Having a wife, two children and several hungry uchideshi to feed, Doshu was at that time employed full-time at a securities company and taught aikido classes in the morning and evening. His father remained ensconced in Iwama training a few close students, among them Morihiro Saito. As practice in Tokyo gained momentum, Kisshomaru started to direct part of his efforts toward the spreading of aikido to a public almost totally ignorant of the art. A major turning point was a large demonstration held in the Takashimaya Department Store in 1956 where for the first time, not only the Founder, but senior instructors as well as demonstrated. Kisshomaru authored his first book appropriately entitled “Aikido” in 1957 and others followed at regular intervals. The growth of aikido continued steadily and dojos sprang up in cities and schools all over Japan. The name “aikido” began to be familiar to the general Japanese public who could by now at least identify it as a martial art.

The Second Doshu Kisshomaru Ueshiba in action
at Aikikai Hombu Dojo in 1967

The next major frontier in the dissemination of aikido were foreign countries. Kisshomaru began sending young, talented teachers abroad to set up dojos and, though preceeded by Koichi Tohei, he himself traveled to the U.S. for the first time in 1963. This author remembers vividly participating in a class taught by Doshu during that initial tour at a YMCA in Los Angeles.

By the mid 1960s, large numbers of trainees crowded the mats of the Aikikai Hombu Dojo along with scores of foreigners who streamed to Japan to train in the mecca of aikido. The founder, although now in Tokyo much of the time, was already in his eighties and Kisshomaru and Koichi Tohei were the major figures at the dojo. Following the death in 1969 of “O-Sensei” as Morihei Ueshiba came to be known, a rift between the new Doshu Kisshomaru Ueshiba and Chief Instructor Tohei gradually developed, and the latter left the Hombu to establish his own school in 1974.
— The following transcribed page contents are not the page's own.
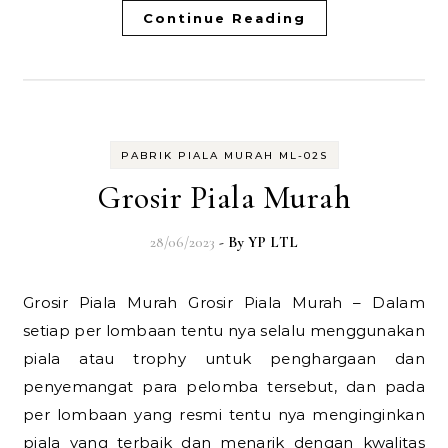
Continue Reading
PABRIK PIALA MURAH ML-02S
Grosir Piala Murah
28/06/2023
- By
YP LTL
Grosir Piala Murah Grosir Piala Murah – Dalam
setiap per lombaan tentu nya selalu menggunakan
piala atau trophy untuk penghargaan dan
penyemangat para pelomba tersebut, dan pada
per lombaan yang resmi tentu nya menginginkan
piala yang terbaik dan menarik dengan kwalitas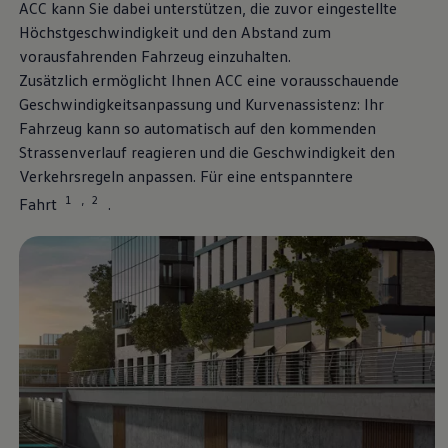
ACC kann Sie dabei unterstützen, die zuvor eingestellte
Höchstgeschwindigkeit und den Abstand zum
vorausfahrenden Fahrzeug einzuhalten.
Zusätzlich ermöglicht Ihnen ACC eine vorausschauende
Geschwindigkeitsanpassung und Kurvenassistenz: Ihr
Fahrzeug kann so automatisch auf den kommenden
Strassenverlauf reagieren und die Geschwindigkeit den
Verkehrsregeln anpassen. Für eine entspanntere
1
2
,
Fahrt
.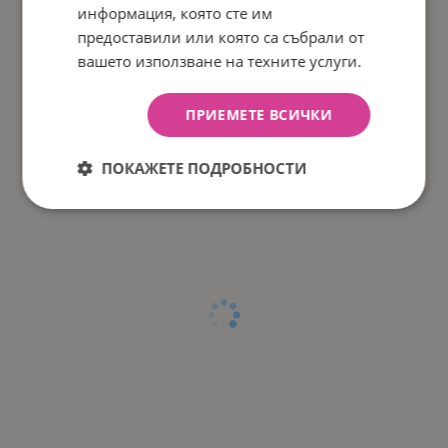
информация, която сте им
предоставили или която са събрали от
вашето използване на техните услуги.
ПРИЕМЕТЕ ВСИЧКИ
ПОКАЖЕТЕ ПОДРОБНОСТИ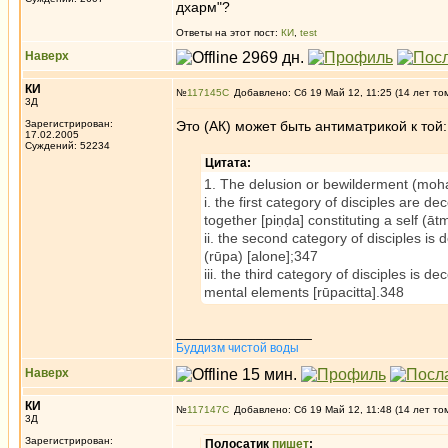
дхарм"?
Ответы на этот пост:
КИ
,
test
Наверх
КИ
№
117145
Добавлено: Сб 19 Май 12, 11:25 (14 лет то
3Д
Зарегистрирован:
Это (АК) может быть антиматрикой к той:
17.02.2005
Суждений: 52234
Цитата:
1. The delusion or bewilderment (moha,
i. the first category of disciples are d
together [piṇḍa] constituting a self (ā
ii. the second category of disciples is 
(rūpa) [alone];347
iii. the third category of disciples is d
mental elements [rūpacitta].348
_________________
Буддизм чистой воды
Наверх
КИ
№
117147
Добавлено: Сб 19 Май 12, 11:48 (14 лет то
3Д
Зарегистрирован:
Полосатик
пишет
: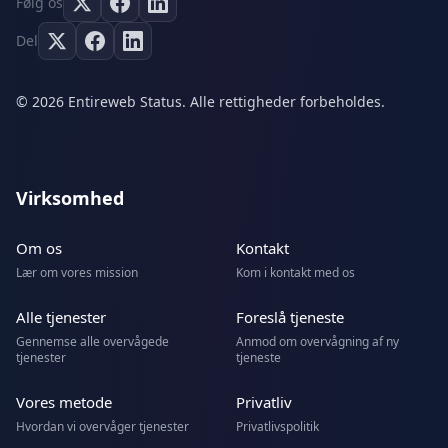
Følg os
Del
© 2026 Entireweb Status. Alle rettigheder forbeholdes.
Virksomhed
Om os
Kontakt
Lær om vores mission
Kom i kontakt med os
Alle tjenester
Foreslå tjeneste
Gennemse alle overvågede
Anmod om overvågning af ny
tjenester
tjeneste
Vores metode
Privatliv
Hvordan vi overvåger tjenester
Privatlivspolitik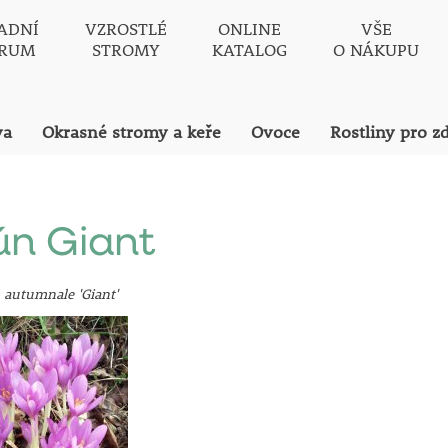
ADNÍ
VZROSTLÉ
ONLINE
VŠE
TRUM
STROMY
KATALOG
O NÁKUPU
va
Okrasné stromy a keře
Ovoce
Rostliny pro z
n Giant
 autumnale 'Giant'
By the mid 1970s aikido had grown to the point that Doshu and the senior figures of the Aikikai felt the time ripe to create an “International Aikido Federation.” National federations were recognized in numerous countries and the overall organization came under the control of the Zaidan Hojin Aikikai. Doshu became busier than ever, his duties taking him to many cities in the U.S., Europe and even South America.

In 1977, Doshu’s long-awaited “Biography of Morihei Ueshiba” was published by Kodansha and is generally considered the most authoritative work on his father’s life. It was, moreover, around this time that his own son, Moriteru, began to be groomed to become the “Third Aikido Doshu.” This process continues today as the younger Ueshiba’s responsibilities mount in preparation for the day of his succession. [The present Doshu Moriteru Ueshiba assumed the position of leadership upon his father’s death in January 1999.]

Doshu’s approach to aikido emphasizes, technically speaking, soft, rounded movements. He once related to me that the character “maru” in his first name was symbolic of his view of the “circular” essence of aikido technique. In philosophical terms, Doshu himself eloquently summed up his thoughts regarding the art created by his father with these words: “The movements of aikido are in perfect accord with the movements of the spirit. If one talks about spiritual matters or throwing his opponent without harming him after having struck and kicked him, it’s not convincing. In aikido, we strengthen the body and mind through soft movements which are in harmony with nature.”

Doshu remains extremely active giving countless demonstrations and lectures in Japan and abroad. He regularly teaches at the Aikikai Hombu three days a week and, word has it, is working on a major new book which will be a personal statement on his philosophy of aikido.

This article first appeared in Japanese in the Chinese martial arts magazine titled “Wushu” about 1988.